Китайская роза – вот что это такое.
Чертов гибискус.
От него веет могильным холодом, куриным пометом, слежавшейся шерстью, гниющей на солнце требухой; чем угодно, но только не невинной китайской розой. А то, что я обнаруживаю под лепестками… То, на что натыкаюсь, потому что не могу не наткнуться…
Это всего лишь сон, всего лишь сон, говорю я себе. Иначе откуда бы здесь взяться ножу, пропавшему вместе с Анук много лет назад?.. Ну да, рукоять, которая возвышается сейчас над ряской, – ее я узнал бы из тысяч других: сверчки и раковины, сверчки и раковины. Желание снова обрести нож пусть хотя бы и во сне, оказывается сильнее страха. Я берусь за рукоять, но сверчки и раковины даже не думают всплывать на поверхность: что-то явно мешает им. И, чтобы добраться до этого «что-то» и избавиться от него, я начинаю разрывать сеть из лепестков и тонких глянцевых листьев.
Это всего лишь сон, всего лишь сон, говорю я себе. Иначе откуда бы здесь взяться мертвому телу?.. Мертвое тело утопает в ряске, мертвое женское тело. Нож торчит в горле неизвестной мне женщины. Неизвестной – так мне кажется поначалу. Лишь спустя несколько мгновений я понимаю, что это – Лила. Жесткие прямые волосы, слегка приплющенный нос, поднятые к вискам ленивые азиатские веки… Но укрепиться в мысли, что это действительно Лила, мне мешает движение воды. Совсем незаметное для глаза, оно неожиданно меняет знакомые черты: еще раз, еще, еще… Черт, это не Лила, этой девушки я не видел прежде, такое лицо не запоминается, оно впивается в память острой иглой… Но это не Анук.
Слава богу, это не Анук, моя девочка.
Обессиленный, я слежу за током воды, а она раз за разом выдает мне новое лицо. Сколько их? Три, пять, семь? И когда успокоится вода? И кто будет следующим?.. Нервы мои не выдерживают, а в висках отбойными молотками стучит: это всего лишь сон, всего лишь сон. Проснись, Гай! Проснись – и кошмар закончится… И я просыпаюсь. Почти просыпаюсь. И уже у самой границы реальности, когда до спасительного утра рукой подать, вода бьет меня наотмашь последним откровением: Мари-Кристин.

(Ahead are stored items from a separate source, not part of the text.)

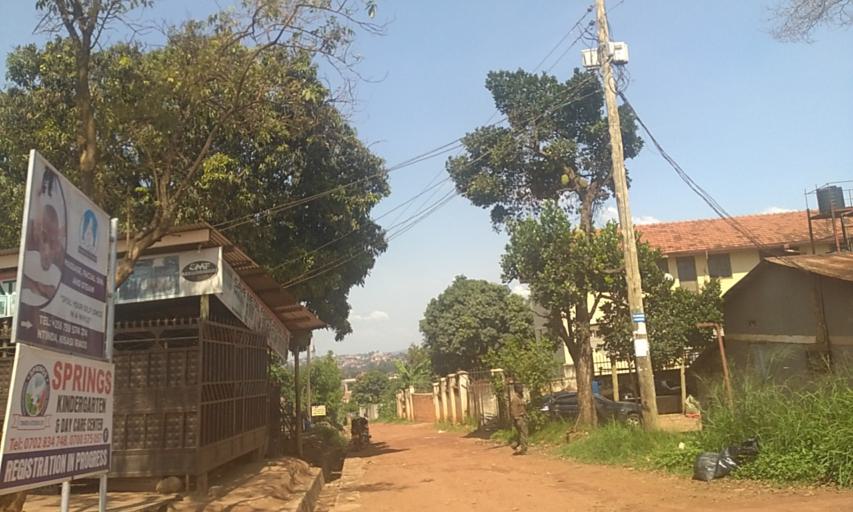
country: UG
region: Central Region
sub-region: Wakiso District
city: Kireka
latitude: 0.3625
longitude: 32.6071
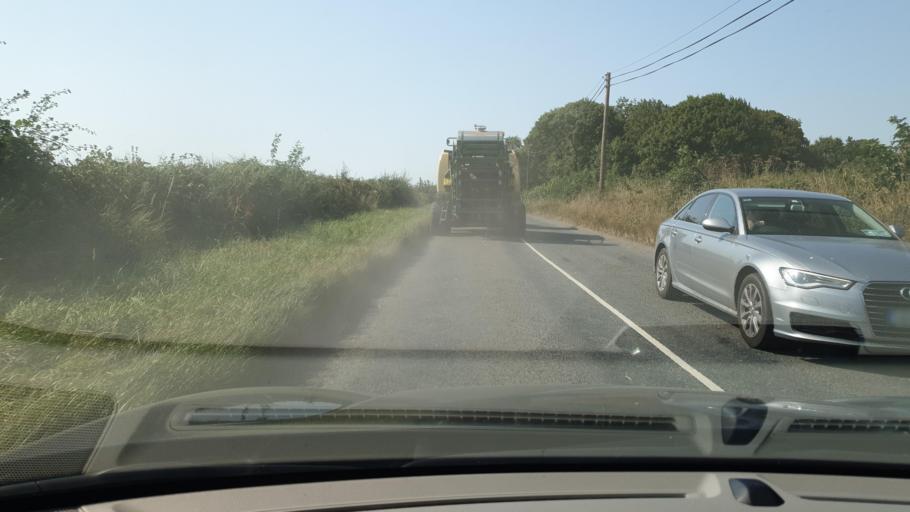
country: IE
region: Leinster
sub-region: An Mhi
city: Athboy
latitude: 53.6132
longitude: -6.8992
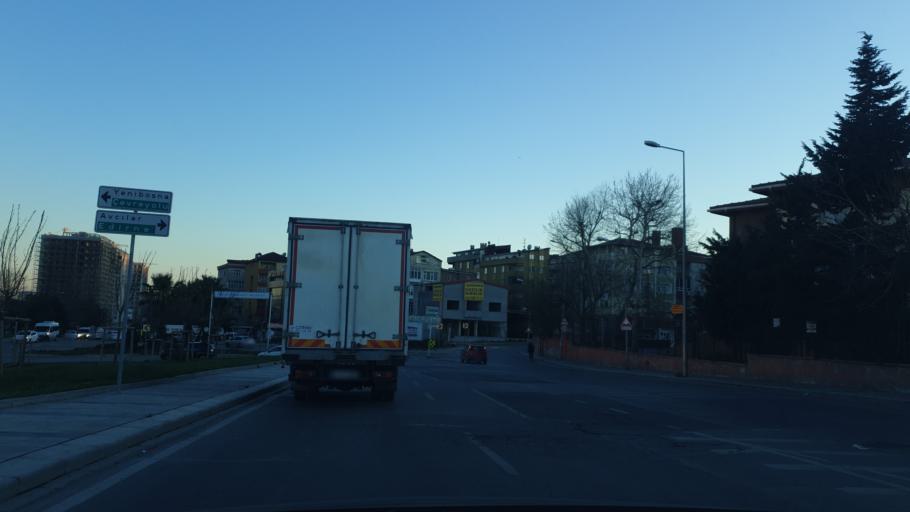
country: TR
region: Istanbul
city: Mahmutbey
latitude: 41.0076
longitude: 28.8078
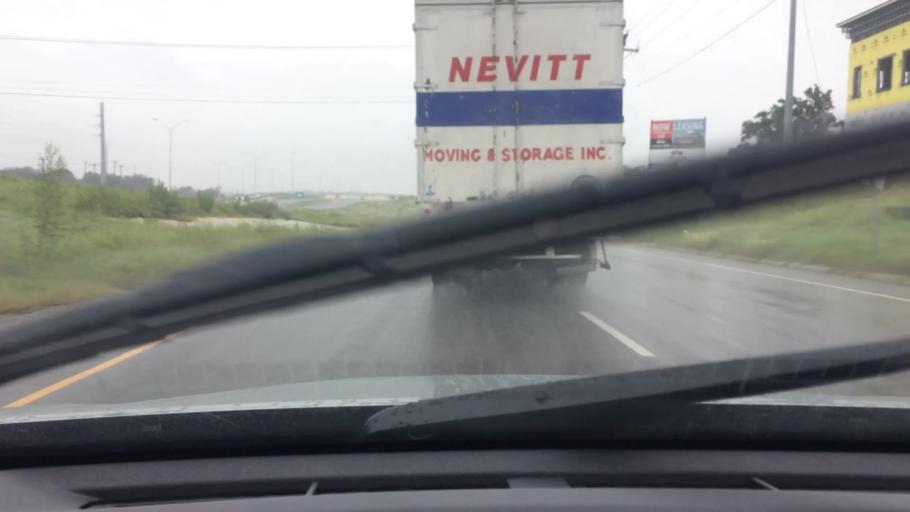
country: US
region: Texas
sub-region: Bexar County
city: Leon Valley
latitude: 29.4805
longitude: -98.7034
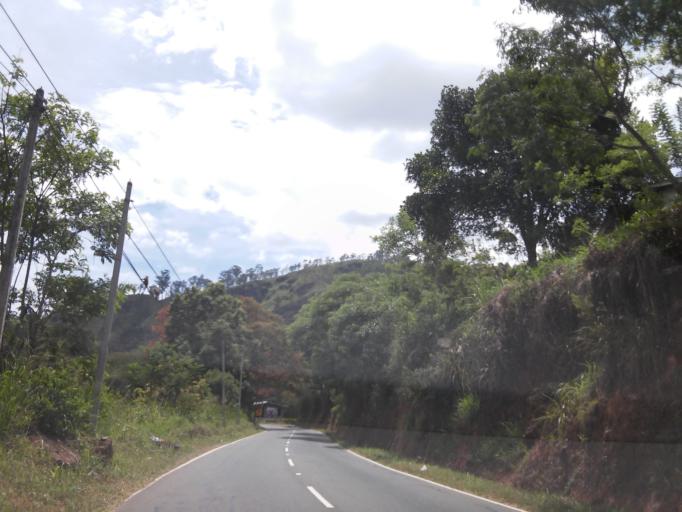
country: LK
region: Uva
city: Haputale
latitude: 6.8690
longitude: 80.9523
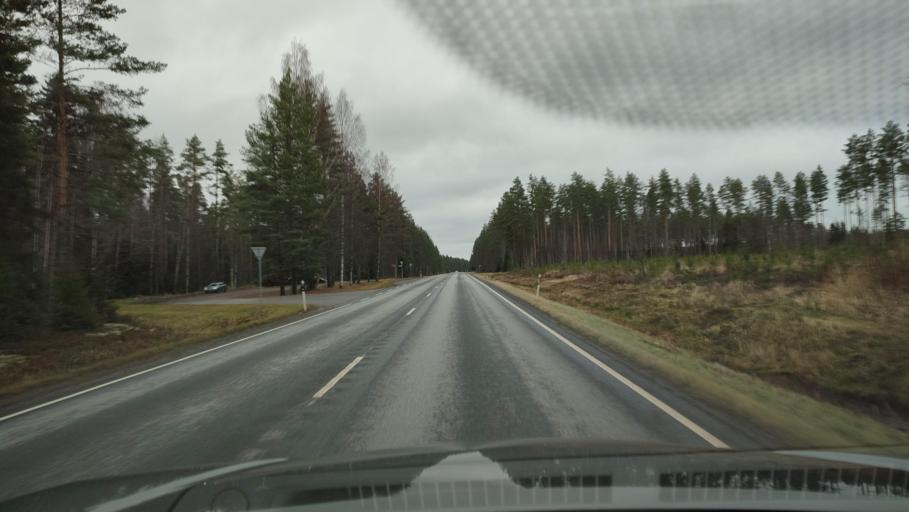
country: FI
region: Southern Ostrobothnia
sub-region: Suupohja
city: Kauhajoki
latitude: 62.5098
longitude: 22.3089
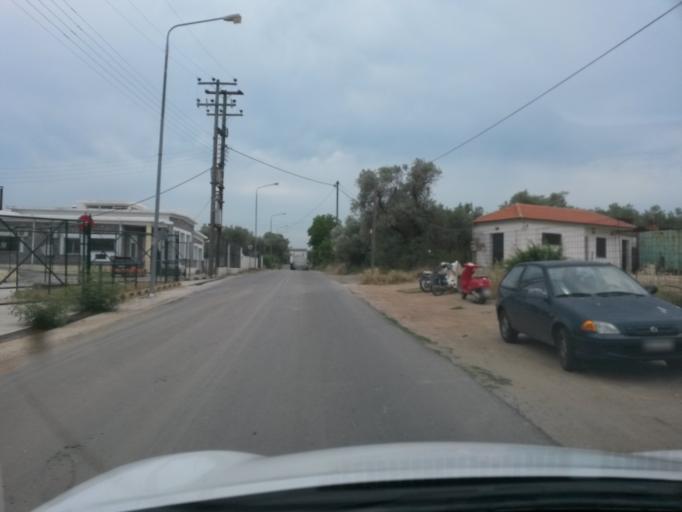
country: GR
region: North Aegean
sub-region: Nomos Lesvou
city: Palaiokipos
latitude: 39.0518
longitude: 26.4547
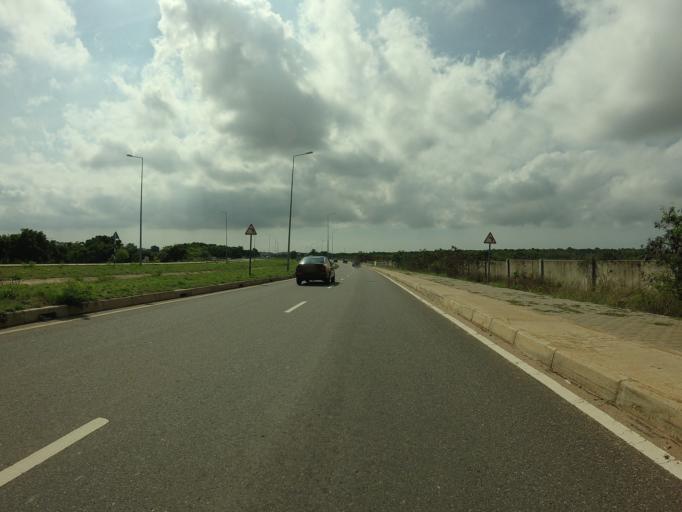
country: GH
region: Greater Accra
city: Medina Estates
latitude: 5.6144
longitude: -0.1536
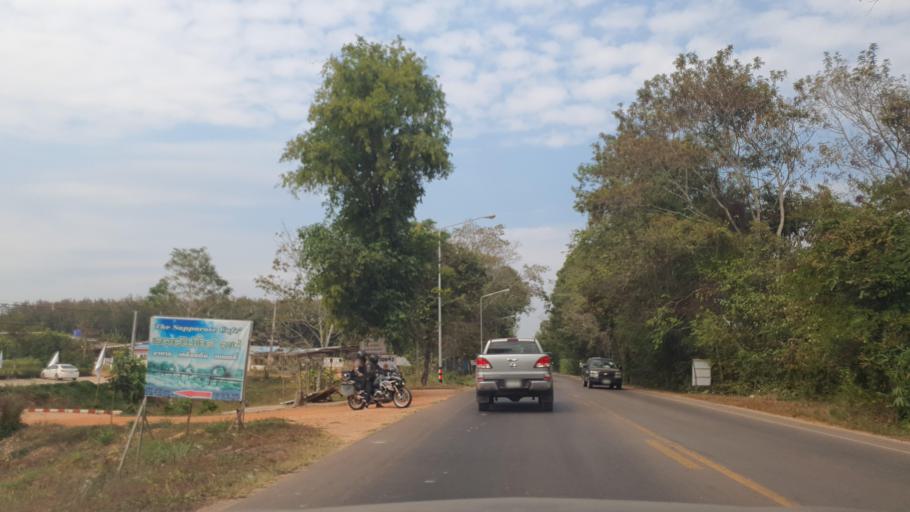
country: TH
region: Changwat Bueng Kan
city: Si Wilai
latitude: 18.2763
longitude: 103.8317
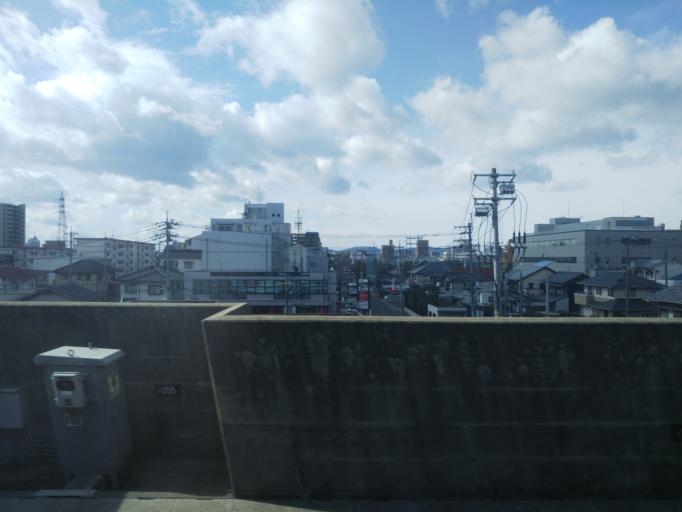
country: JP
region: Okayama
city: Okayama-shi
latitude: 34.6394
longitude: 133.9080
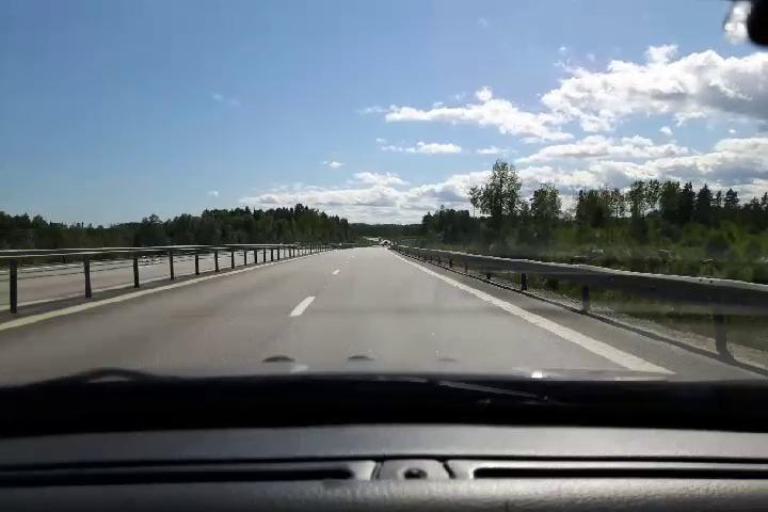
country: SE
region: Gaevleborg
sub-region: Hudiksvalls Kommun
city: Iggesund
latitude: 61.6690
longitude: 17.0285
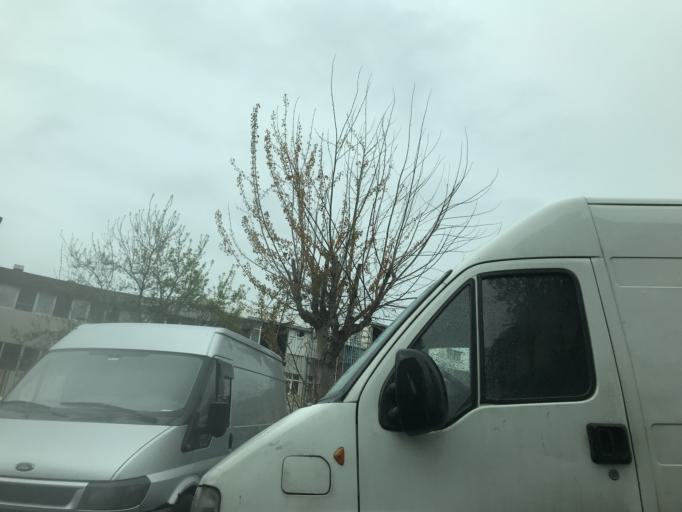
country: TR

Это всего лишь сон, всего лишь сон, говорю я себе. Ору я себе, впившись зубами в уголок подушки. Пошло все к черту, нужно попросить у Мари-Кристин снотворное, чтобы навсегда избавить себя от подобных кошмаров.
Будь ты проклята, Анук, моя девочка!..
Утро не приносит облегчения, наоборот – закрепляет кошмар, делает его еще более правдоподобным. Поддавшись смутному чувству тревоги, я звоню Мари-Кристин: сначала домой (чтобы нарваться на автоответчик), затем – в офис (чтобы нарваться на секретаря). И только потом решаюсь набрать номер сотового. После третьего гудка она отзывается, я слышу ее низкий глубокий голос – и кладу трубку. Сейчас мне не хочется говорить с Мари-Кристин. Сейчас мне нечего сказать ей. Она перезванивает сама, спустя несколько минут: «Ты даже не представляешь себе, Ги, какой шикарной была поездка, жаль, что ты не смог всего этого увидеть… Кстати, как ты себя чувствуешь?..»
Чувствую я себя отвратительно. Настолько отвратительно, что соглашаюсь пообедать с Мари-Кристин и выслушать восторженный монолог о Ле-Трепор, этом облепленном чешуей кладбище дизайнерских идей.
«В пять в «Ле Режанс». И не опаздывай, Ги».
Я выхожу из дому в четыре, с твердым намерением не опоздать, но вместо «Ле Режанс» оказываюсь на бютт о’Кайль. Я и сам не могу понять, на что мне сдался Перепелиный холм и каким ветром меня вообще занесло туда: я выхожу не на тех станциях метро, на каких следовало бы; иду по той стороне улиц, по которой никогда не ходил; как будто меня ведет неведомая мне сила. А шрам на затылке решил сыграть со мной в детскую игру «горячо-холодно».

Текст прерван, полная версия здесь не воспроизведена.